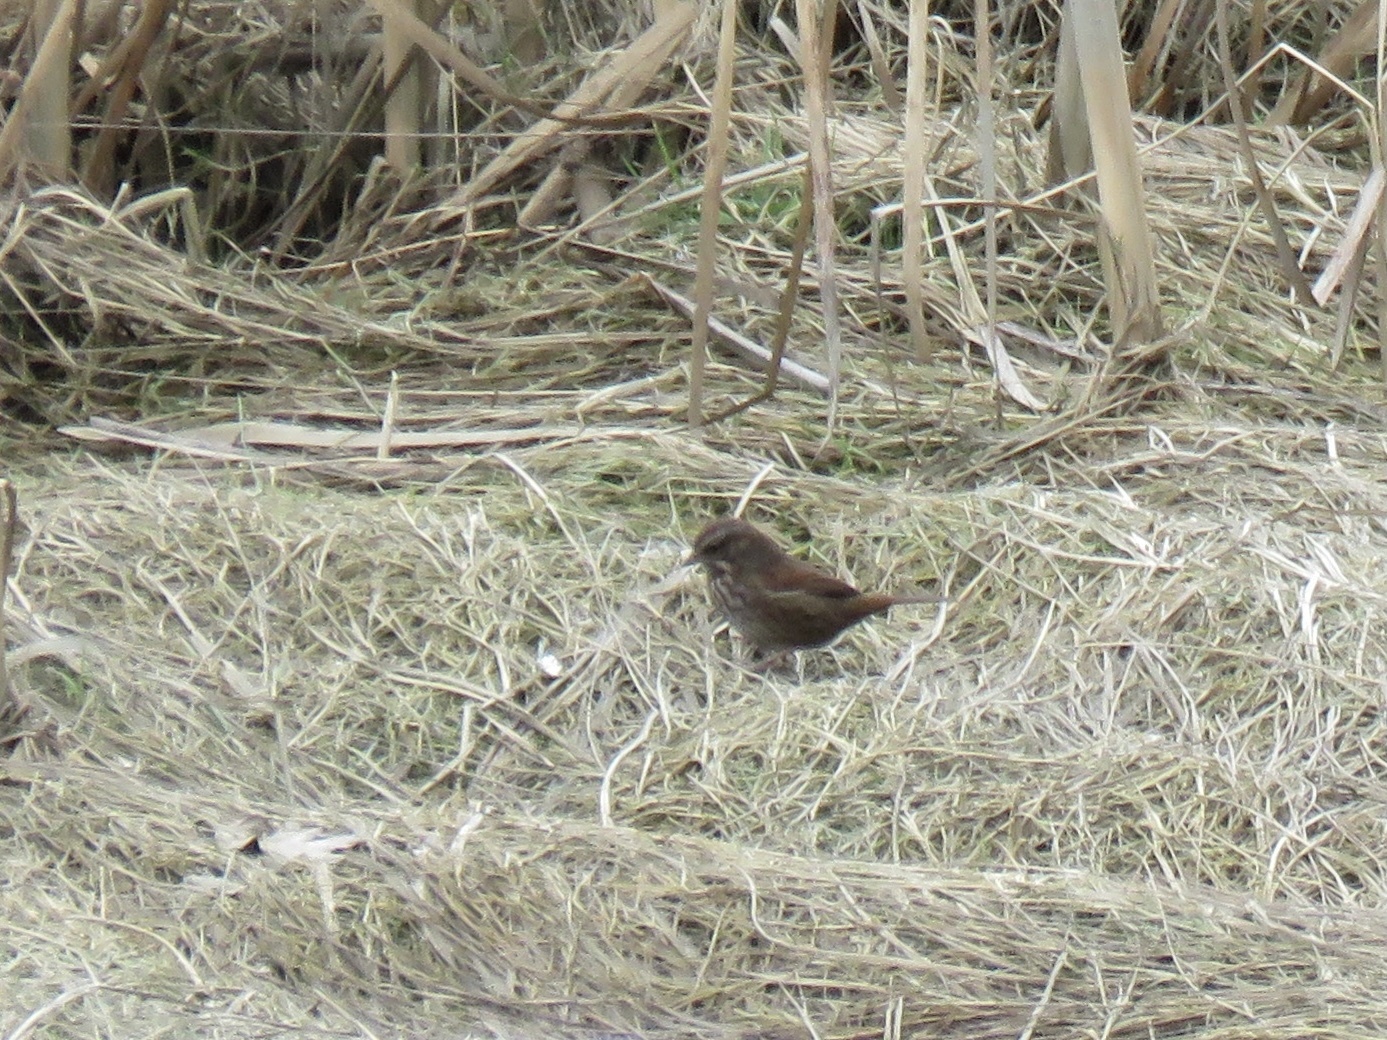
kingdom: Animalia
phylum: Chordata
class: Aves
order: Passeriformes
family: Passerellidae
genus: Melospiza
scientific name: Melospiza melodia
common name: Song sparrow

--------

> THE TASK: Give back, word for word, the lines of the material from the one containing "phylum: Chordata" through the last line of the material.

> SOLUTION:
phylum: Chordata
class: Aves
order: Passeriformes
family: Passerellidae
genus: Melospiza
scientific name: Melospiza melodia
common name: Song sparrow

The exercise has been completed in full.